IT says much for the social significance of boxing that monuments are being unveiled around the world to honour the fistic greats of the past 100-plus years. The latest is a plaque to commemorate the world heavyweight title fight between Tommy Burns and Jack Johnson. It stands on a footpath in Rushcutters Bay, Sydney, Australia, near the former site of the Sydney Stadium, where the bout was held in 1908.

Johnson had chased Burns around the world to get the fight. As a black man in the early 20th century, his greatest battle was outside the ring, combating widespread racism, and this made the job of securing a shot at sport’s greatest prize a gargantuan one.

Jack had followed Tommy to London, where the latter picked up some soft fights, flattening outclassed Brits Gunner Moir and Jack Palmer. Upon his arrival, Johnson visited Arthur “Peggy” Bettinson at Covent Garden’s National Sporting Club, and Peggy offered to stage a world title fight between him and Burns for a $12,500 purse. Burns, though, found the offer laughably low and demanded $30,000 to defend against Johnson.

After obliterating Wexford’s Jem Roche inside a round in Dublin, Tommy headed to Paris for a brace of fights and Jack followed him there. After KO’ing London’s Jewey Smith and Australia’s Bill Squires in the French capital, Burns was tempted into travelling to Australia for a return fight with Squires and a bout against another Australian, Bill Lang.

Aussie promoter Hugh D. (“Huge Deal”) McIntosh paid Burns handsomely for these two easy defences and set about raising the $30,000 Tommy asked for to face Johnson. With the funding in place, McIntosh wrote to Johnson in London and offered him $5,000 to challenge Burns for the world crown in Sydney. While Jack resented having to accept one sixth of what the champion was to get, the opportunity was too good to turn down.

They met on Boxing Day in 1908, in an open-air stadium originally built for the Burns-Squires bout. Twenty-thousand fans were seated inside the stadium and around 30,000 lingered outside, some climbing trees or telegraph poles for a glimpse of the action. The event enthralled the world – it was the first time a black man had fought for the world heavyweight crown – but it proved a complete mismatch. In reality, the 5ft 7in, 167lb Burns had no hope of beating his infinitely better-skilled 6ft, 192lb challenger.
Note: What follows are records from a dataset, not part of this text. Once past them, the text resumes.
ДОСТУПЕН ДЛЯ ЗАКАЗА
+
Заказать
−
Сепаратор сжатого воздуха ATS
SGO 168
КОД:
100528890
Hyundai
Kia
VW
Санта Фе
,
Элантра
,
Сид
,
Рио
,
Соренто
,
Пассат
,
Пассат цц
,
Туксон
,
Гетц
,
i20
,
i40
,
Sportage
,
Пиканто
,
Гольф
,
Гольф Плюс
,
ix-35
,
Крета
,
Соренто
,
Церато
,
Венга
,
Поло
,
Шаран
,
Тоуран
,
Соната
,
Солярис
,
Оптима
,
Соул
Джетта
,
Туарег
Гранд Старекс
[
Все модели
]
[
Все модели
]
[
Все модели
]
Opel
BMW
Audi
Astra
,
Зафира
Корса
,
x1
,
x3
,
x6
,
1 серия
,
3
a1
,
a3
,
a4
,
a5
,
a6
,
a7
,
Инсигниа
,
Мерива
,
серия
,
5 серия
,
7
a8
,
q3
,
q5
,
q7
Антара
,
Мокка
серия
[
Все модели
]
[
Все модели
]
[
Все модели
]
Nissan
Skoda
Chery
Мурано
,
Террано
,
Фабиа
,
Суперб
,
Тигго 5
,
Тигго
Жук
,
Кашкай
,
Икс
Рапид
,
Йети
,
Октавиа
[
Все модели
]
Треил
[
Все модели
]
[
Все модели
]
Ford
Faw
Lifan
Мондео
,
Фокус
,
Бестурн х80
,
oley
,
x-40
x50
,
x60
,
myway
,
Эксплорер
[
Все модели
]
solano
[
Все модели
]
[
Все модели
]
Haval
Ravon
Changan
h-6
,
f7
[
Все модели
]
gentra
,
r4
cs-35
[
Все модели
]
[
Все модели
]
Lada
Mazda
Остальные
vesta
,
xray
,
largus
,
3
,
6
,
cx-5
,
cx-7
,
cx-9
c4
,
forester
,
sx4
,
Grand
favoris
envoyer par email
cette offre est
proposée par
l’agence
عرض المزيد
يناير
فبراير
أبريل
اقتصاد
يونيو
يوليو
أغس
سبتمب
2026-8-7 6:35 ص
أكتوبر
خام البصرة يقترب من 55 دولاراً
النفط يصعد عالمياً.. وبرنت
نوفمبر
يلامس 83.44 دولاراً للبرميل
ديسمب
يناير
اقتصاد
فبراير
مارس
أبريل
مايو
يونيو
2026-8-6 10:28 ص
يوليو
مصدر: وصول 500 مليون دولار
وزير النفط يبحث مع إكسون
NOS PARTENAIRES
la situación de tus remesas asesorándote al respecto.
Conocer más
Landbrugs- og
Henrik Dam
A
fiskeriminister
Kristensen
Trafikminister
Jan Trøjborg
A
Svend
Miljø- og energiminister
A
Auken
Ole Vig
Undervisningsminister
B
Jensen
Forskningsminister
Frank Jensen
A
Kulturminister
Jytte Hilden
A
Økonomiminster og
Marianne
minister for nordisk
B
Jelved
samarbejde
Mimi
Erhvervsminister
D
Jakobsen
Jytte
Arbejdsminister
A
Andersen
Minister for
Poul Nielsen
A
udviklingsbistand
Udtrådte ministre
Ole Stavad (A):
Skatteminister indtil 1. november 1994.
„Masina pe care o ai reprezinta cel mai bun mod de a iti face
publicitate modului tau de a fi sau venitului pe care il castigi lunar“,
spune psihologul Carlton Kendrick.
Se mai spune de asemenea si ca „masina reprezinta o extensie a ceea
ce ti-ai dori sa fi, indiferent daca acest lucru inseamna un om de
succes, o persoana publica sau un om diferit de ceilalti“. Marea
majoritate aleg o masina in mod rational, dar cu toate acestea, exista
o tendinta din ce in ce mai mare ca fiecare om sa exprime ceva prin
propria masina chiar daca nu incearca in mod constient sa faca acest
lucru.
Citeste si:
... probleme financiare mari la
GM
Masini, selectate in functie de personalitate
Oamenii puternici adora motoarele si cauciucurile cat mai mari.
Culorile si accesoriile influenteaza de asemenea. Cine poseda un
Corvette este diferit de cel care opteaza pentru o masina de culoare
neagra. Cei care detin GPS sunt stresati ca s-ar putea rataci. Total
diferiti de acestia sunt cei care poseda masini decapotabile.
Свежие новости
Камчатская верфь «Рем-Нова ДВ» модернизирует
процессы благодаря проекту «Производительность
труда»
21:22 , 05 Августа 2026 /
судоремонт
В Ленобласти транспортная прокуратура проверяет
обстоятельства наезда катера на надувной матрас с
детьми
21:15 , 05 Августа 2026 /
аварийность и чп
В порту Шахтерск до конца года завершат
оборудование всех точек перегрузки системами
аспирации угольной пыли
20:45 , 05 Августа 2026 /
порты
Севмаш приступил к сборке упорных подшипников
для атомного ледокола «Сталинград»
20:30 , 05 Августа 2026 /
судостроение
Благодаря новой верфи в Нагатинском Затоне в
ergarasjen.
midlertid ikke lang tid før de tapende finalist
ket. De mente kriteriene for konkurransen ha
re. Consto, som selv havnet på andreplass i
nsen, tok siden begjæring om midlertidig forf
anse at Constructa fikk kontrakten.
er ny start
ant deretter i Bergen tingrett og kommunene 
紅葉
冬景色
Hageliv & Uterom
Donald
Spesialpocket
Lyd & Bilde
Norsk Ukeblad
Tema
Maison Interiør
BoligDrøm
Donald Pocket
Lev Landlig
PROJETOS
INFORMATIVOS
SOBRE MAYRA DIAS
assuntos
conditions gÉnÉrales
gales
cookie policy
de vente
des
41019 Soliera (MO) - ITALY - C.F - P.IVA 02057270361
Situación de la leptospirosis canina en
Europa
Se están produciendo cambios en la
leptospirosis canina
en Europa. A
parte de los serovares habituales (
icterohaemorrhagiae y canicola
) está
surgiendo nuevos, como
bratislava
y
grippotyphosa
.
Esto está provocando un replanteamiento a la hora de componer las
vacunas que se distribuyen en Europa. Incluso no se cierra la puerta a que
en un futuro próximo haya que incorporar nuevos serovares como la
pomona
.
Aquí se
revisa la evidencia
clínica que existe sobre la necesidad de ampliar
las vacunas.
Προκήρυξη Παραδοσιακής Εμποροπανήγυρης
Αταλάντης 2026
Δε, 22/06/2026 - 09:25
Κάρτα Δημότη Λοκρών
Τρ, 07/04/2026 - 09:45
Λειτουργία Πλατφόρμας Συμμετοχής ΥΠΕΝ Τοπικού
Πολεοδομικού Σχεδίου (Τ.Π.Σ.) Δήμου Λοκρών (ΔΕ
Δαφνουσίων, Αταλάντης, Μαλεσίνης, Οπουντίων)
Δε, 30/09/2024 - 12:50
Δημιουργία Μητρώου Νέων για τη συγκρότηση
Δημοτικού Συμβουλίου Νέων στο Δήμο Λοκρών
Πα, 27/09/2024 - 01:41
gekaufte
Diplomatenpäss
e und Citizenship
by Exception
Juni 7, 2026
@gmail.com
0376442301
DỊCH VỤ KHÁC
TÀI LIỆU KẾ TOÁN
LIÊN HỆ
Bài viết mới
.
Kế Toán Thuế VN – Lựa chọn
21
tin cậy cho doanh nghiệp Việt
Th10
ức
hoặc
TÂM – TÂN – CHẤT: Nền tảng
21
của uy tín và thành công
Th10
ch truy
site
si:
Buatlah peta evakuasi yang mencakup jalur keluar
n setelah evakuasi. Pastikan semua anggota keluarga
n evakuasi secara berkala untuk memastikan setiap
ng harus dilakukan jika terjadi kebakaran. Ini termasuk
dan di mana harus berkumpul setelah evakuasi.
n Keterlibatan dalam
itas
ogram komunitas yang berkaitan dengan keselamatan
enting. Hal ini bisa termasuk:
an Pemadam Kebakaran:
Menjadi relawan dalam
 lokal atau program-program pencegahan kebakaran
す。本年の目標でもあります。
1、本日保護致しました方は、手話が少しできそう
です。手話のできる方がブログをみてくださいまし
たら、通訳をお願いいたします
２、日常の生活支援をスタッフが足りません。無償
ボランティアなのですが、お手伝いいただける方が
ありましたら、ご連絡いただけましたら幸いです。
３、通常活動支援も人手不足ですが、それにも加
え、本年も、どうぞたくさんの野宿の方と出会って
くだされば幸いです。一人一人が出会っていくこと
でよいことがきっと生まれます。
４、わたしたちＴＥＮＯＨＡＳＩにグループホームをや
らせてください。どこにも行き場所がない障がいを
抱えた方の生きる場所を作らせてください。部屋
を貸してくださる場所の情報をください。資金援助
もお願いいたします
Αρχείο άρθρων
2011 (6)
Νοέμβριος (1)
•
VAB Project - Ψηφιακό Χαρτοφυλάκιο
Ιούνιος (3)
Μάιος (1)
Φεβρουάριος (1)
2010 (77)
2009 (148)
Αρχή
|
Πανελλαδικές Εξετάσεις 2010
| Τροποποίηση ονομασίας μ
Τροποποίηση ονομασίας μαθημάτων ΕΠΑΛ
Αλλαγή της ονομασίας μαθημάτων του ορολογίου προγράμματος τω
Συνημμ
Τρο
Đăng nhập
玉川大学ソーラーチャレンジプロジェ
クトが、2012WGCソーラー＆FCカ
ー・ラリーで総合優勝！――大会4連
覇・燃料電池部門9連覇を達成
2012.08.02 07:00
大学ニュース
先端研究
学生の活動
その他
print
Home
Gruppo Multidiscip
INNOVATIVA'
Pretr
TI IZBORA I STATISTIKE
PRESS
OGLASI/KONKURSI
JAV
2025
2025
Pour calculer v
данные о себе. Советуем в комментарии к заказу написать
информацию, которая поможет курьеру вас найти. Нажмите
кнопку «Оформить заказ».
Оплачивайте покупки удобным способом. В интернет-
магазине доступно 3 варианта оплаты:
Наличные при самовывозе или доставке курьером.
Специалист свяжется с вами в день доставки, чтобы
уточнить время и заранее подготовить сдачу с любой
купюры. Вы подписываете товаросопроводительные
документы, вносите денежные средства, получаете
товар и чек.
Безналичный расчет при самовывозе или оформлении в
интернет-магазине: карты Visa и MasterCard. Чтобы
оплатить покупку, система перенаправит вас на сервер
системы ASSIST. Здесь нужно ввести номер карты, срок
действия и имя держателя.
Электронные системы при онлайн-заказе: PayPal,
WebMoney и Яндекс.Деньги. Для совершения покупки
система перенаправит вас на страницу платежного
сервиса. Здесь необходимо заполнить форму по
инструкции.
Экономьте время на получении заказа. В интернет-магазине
After a prolonged, one-sided drubbing, Tommy was saved from further punishment when the police halted the bout in the 14th round. Johnson was declared the winner and became boxing’s first black heavyweight world titlist. Though initially conceived as a temporary structure, the Rushcutters Bay Sydney Stadium was later enlarged and roofed over. It remained an iconic boxing and entertainment venue until its demolition in 1970.

Ten-thousand miles away, another plaque has been erected in Pimlico, London, to honour Olympic boxing champion Harry Mallin. It is fixed to Peel House where Mallin spent most of his working life as a policeman. Arguably Britain’s greatest ever amateur, Harry left the sport with an unbeaten record after more than 300 bouts. He won Olympic gold medals in 1920 and 1924 and captured five ABA titles in a row (1919-23).

After leaving the ring, Harry stayed involved with boxing. He managed the British boxing teams in the 1936 and 1952 Olympics and was a life vice-president of the ABA. He stayed with the Metropolitan Police for five years beyond the normal retirement age, leaving the force in 1952 with the rank of sergeant-instructor. The Harry Mallin plaque was put up by English Heritage last year, but for some reason it seems to have slipped under the radar. It makes a worthy addition to the growing list of monuments that commemorate Britain’s boxing heroes.